Some fret that the juntas are motivated primarily by hostility to the West. Up to now few years the trio have all expelled Western—primarily French—troops, and as an alternative employed Russian mercenaries to assist them struggle jihadists. Niger’s showdown with Orano, particularly, is clearly pushed by geopolitics. Russia, China and Turkey stand to learn from the brand new orientation in Mali and Burkina Faso. “We see companions being most well-liked on the premise of nationality,” complains a Western diplomat in Bamoko, Mali’s capital. In December Ganfeng Lithium, China’s largest lithium producer, opened an enormous mine in Mali.
However there are limits to the geopolitical shift. Of the three international locations, solely Burkina Faso has a Russian-owned industrial mine. “I don’t suppose they really need to break the connection with Western multinationals,” says Ulf Laessing of Germany’s Konrad Adenauer Basis in Bamako.
Cash appears to be extra essential than ideology. The economies of all three states are within the doldrums. 4 mines in Burkina Faso have closed because the military took energy in 2022. Mali’s junta is reportedly struggling to pay for the providers of Wagner Group, a Russian mercenary outfit it employed in 2021. The search for extra income shouldn’t be restricted to Western miners. This month the federal government started taxing cellphone calls and mobile-money transactions. Final 12 months it made Maroc Telecom pay a price of $272m to resume its licence.
Native businesspeople in Bamako complain about more and more onerous tax calls for. “All the things has gone up,” grumbles Yusuf Diarra, a water-tank salesman. The shakedown of international firms, in contrast, seems broadly in style. Even Malians vital of the junta agree that earlier mining codes have been too beneficiant to miners. “Altering the 2019 code took guts, and needed to be performed,” says Modibo Mao Makalou, a distinguished economist.
However the authorities’s strategy appears more likely to jeopardise Mali’s economic system in the long term. Annual gold manufacturing fell by practically 1 / 4 in 2024, in keeping with the nation’s mines ministry.
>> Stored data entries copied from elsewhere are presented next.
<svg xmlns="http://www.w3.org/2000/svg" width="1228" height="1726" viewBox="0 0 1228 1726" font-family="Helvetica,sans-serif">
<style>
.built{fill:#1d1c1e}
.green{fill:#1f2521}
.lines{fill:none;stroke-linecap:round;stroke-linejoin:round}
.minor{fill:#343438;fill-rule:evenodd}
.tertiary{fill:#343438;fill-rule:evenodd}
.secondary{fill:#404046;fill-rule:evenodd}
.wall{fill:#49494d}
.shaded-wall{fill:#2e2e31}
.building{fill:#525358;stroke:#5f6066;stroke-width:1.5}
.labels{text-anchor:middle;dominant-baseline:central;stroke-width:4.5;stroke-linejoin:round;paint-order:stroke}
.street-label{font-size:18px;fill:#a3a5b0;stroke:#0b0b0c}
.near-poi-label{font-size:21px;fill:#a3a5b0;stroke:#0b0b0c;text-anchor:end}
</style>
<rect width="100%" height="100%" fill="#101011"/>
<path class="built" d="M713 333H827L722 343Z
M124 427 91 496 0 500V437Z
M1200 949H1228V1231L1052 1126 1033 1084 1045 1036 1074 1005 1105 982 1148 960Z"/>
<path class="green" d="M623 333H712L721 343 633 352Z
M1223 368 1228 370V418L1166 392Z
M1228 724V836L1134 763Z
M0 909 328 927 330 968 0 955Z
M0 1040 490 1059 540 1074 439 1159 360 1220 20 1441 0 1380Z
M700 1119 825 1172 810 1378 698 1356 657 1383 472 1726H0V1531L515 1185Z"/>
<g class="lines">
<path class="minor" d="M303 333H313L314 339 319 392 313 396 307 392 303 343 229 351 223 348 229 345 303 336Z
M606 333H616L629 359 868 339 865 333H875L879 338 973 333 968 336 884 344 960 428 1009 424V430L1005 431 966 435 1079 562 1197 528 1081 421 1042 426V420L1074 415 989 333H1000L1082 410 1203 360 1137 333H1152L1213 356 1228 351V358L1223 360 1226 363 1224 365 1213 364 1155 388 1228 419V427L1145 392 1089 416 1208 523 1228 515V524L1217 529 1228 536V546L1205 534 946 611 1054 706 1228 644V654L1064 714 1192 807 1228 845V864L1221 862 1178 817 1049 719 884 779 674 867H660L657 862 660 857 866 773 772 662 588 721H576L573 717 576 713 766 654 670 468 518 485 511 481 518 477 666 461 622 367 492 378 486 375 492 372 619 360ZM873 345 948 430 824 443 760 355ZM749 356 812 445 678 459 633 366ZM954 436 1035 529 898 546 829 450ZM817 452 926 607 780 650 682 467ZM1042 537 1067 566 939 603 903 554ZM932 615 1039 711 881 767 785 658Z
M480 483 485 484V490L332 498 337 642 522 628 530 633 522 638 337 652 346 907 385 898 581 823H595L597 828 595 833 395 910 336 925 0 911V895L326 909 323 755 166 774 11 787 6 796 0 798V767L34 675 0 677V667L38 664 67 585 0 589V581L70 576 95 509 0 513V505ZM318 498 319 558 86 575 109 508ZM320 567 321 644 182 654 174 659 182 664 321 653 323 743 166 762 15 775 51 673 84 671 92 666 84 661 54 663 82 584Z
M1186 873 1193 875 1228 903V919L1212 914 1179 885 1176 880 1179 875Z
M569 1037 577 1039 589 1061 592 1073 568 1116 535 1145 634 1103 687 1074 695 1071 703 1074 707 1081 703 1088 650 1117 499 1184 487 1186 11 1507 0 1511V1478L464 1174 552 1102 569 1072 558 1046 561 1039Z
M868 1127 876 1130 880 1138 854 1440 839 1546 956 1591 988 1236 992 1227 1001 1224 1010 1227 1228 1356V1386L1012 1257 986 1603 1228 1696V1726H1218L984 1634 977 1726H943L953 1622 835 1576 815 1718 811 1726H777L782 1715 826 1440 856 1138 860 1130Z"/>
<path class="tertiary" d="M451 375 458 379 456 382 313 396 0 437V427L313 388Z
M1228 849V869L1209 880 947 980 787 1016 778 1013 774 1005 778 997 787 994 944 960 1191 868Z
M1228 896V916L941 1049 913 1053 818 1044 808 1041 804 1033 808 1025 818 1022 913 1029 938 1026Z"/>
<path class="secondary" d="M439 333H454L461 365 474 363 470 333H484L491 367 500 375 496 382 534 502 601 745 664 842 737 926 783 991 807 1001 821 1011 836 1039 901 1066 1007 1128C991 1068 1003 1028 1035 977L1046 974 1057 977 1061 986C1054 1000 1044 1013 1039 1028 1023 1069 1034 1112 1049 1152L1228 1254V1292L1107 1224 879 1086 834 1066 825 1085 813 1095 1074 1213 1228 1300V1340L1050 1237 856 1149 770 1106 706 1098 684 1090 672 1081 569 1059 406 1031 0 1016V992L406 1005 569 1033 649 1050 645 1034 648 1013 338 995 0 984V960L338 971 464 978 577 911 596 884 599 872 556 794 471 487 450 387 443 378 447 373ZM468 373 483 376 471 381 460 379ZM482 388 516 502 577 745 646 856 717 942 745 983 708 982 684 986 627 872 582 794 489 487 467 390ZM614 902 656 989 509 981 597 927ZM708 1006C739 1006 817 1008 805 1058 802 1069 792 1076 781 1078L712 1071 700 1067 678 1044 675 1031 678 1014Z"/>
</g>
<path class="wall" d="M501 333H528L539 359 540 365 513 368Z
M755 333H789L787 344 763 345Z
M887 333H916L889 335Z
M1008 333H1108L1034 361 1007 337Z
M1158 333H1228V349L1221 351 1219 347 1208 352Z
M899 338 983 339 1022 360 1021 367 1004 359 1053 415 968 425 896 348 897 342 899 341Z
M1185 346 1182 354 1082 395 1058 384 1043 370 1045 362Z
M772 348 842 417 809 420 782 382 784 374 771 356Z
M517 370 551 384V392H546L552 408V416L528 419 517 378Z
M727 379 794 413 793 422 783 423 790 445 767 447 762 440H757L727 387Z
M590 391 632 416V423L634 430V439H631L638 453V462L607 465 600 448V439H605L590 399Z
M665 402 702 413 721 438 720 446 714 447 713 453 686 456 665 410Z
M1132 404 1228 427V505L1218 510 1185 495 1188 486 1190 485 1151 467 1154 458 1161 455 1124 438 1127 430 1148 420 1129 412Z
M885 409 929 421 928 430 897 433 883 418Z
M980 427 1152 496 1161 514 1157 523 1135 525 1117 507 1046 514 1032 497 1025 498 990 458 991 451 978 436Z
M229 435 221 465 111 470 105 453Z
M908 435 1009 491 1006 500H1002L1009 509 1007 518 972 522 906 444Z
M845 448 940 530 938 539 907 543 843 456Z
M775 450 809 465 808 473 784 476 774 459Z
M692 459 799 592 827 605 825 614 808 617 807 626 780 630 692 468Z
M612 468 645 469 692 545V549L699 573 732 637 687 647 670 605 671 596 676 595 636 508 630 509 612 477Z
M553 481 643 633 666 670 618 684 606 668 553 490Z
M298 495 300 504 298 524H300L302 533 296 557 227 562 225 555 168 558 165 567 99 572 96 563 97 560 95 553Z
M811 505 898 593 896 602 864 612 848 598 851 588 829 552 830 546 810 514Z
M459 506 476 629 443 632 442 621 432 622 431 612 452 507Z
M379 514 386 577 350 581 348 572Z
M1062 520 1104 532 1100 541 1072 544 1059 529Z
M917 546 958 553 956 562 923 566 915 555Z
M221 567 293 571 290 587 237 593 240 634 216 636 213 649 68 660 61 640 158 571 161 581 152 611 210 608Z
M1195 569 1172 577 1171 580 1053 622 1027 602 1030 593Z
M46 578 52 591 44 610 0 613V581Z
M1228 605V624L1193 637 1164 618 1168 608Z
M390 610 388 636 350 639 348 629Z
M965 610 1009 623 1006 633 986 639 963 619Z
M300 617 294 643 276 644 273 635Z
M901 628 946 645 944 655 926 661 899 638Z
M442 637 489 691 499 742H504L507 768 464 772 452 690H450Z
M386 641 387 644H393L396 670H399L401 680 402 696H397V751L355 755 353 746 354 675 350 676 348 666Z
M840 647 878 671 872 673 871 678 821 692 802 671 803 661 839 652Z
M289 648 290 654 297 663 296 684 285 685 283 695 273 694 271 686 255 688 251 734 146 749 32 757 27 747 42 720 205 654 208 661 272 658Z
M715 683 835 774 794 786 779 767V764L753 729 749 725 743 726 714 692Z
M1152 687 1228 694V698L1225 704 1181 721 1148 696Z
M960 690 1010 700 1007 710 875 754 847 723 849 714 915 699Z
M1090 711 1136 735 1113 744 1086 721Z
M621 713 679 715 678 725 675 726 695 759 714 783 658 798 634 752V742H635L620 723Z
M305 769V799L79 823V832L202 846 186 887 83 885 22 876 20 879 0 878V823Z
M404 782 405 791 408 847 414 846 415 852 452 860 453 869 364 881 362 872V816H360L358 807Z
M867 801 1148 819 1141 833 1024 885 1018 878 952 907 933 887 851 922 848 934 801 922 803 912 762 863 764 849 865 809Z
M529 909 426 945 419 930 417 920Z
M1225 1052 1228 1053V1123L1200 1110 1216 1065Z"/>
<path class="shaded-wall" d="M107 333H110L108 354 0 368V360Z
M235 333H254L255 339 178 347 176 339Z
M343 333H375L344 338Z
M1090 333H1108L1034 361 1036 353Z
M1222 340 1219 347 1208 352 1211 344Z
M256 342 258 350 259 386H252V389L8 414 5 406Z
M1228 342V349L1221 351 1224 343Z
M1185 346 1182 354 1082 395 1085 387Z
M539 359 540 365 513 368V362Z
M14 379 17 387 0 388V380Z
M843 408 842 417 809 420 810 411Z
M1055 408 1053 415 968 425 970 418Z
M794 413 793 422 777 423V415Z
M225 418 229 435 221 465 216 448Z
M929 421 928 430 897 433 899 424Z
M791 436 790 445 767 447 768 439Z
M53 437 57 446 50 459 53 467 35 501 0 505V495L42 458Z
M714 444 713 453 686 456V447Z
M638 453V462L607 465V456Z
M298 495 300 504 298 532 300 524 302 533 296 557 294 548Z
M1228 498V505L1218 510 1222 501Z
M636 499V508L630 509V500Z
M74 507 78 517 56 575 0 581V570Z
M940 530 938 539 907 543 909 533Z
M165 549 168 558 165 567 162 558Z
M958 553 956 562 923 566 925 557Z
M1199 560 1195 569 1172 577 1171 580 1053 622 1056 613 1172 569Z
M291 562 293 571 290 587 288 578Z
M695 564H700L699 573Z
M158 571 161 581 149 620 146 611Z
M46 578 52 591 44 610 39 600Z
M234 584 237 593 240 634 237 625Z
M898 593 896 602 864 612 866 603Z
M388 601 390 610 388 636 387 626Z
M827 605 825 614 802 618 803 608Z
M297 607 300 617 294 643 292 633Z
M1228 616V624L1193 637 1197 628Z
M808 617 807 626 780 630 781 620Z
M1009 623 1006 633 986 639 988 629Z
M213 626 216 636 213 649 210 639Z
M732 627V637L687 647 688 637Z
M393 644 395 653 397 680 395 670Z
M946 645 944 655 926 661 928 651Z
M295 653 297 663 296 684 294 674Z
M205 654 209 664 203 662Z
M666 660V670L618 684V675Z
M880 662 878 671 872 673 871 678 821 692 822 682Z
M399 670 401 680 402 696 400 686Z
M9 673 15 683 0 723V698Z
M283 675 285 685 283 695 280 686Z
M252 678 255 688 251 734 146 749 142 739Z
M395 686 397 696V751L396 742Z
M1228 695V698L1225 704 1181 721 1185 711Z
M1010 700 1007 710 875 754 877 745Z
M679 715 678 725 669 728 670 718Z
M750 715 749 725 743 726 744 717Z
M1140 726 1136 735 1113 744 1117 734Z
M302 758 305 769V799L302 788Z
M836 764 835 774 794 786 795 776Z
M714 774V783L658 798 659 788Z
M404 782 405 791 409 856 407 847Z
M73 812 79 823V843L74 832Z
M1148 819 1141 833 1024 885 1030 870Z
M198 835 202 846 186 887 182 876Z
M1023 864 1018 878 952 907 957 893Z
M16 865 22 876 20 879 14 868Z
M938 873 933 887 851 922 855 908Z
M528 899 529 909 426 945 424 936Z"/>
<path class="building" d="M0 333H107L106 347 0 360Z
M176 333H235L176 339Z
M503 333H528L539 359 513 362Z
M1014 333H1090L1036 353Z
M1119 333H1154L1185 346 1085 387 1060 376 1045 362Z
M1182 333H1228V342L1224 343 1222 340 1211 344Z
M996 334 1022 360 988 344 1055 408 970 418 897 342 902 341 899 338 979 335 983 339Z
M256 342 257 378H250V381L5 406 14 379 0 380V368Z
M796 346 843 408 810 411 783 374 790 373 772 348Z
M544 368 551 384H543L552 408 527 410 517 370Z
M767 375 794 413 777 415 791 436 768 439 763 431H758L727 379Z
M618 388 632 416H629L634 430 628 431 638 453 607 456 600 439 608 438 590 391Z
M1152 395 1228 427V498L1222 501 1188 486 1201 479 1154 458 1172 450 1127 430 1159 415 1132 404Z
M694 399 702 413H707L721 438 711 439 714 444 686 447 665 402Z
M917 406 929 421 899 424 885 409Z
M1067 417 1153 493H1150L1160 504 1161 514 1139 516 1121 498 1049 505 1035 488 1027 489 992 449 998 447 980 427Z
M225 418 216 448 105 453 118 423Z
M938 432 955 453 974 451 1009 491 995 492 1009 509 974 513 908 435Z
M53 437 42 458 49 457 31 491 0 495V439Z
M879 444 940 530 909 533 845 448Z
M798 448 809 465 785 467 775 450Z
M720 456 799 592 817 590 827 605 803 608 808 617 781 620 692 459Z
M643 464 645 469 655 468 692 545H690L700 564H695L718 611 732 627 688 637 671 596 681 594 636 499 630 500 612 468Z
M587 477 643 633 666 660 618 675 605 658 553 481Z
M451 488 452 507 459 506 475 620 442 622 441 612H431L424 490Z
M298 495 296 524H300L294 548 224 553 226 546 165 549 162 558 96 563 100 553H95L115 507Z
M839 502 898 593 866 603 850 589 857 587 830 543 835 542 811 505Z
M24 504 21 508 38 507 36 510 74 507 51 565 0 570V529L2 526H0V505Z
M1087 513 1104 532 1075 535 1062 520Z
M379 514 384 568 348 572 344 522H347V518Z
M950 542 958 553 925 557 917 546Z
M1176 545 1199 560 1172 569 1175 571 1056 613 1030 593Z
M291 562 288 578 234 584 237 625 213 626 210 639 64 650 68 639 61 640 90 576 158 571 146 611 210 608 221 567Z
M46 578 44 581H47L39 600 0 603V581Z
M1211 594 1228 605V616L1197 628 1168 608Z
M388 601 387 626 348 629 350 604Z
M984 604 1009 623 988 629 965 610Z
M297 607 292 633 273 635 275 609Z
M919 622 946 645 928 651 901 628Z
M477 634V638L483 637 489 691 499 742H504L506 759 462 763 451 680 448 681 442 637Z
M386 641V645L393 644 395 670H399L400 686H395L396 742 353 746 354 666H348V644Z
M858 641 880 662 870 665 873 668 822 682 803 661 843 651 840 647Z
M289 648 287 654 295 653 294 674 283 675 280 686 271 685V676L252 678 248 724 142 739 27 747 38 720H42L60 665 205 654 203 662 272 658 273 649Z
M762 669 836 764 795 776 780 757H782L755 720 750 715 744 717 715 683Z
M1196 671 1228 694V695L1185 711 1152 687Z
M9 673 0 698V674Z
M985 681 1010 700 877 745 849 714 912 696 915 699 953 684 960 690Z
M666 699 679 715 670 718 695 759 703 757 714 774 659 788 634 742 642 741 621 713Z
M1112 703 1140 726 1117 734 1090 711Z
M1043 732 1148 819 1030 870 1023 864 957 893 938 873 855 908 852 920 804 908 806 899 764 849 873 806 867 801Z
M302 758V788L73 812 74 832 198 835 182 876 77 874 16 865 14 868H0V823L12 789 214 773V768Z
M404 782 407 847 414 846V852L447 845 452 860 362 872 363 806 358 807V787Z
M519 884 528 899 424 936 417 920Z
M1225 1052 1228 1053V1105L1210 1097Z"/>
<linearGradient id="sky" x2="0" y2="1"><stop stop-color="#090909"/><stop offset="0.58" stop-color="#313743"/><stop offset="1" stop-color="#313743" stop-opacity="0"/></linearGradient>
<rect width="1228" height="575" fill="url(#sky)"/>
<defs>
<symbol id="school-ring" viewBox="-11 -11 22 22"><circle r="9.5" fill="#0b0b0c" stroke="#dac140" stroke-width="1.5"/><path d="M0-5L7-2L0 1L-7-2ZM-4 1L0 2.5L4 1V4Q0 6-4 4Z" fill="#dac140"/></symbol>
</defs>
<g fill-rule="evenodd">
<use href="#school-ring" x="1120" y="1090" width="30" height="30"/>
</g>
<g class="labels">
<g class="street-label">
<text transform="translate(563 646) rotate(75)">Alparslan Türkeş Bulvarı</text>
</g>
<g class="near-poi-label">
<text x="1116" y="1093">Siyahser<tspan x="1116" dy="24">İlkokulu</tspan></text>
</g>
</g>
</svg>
Even when huge miners like Barrick—one of many nation’s largest personal employers—keep put in Mali, they could suppose twice earlier than committing extra capital. “Mining is by far the inspiration of that economic system, and you may destroy it in a heartbeat,” Mr Bristow warns.
For now few Western mining corporations are speeding to go away the Sahel. Mr Bristow suggests Barrick would refuse any calls for which could threaten the financial viability of its initiatives in Mali. However he additionally says he’s “very completely happy to seek for methods for the state to get extra of the [tax] take”. Governments and mining firms nonetheless have highly effective incentives to get alongside.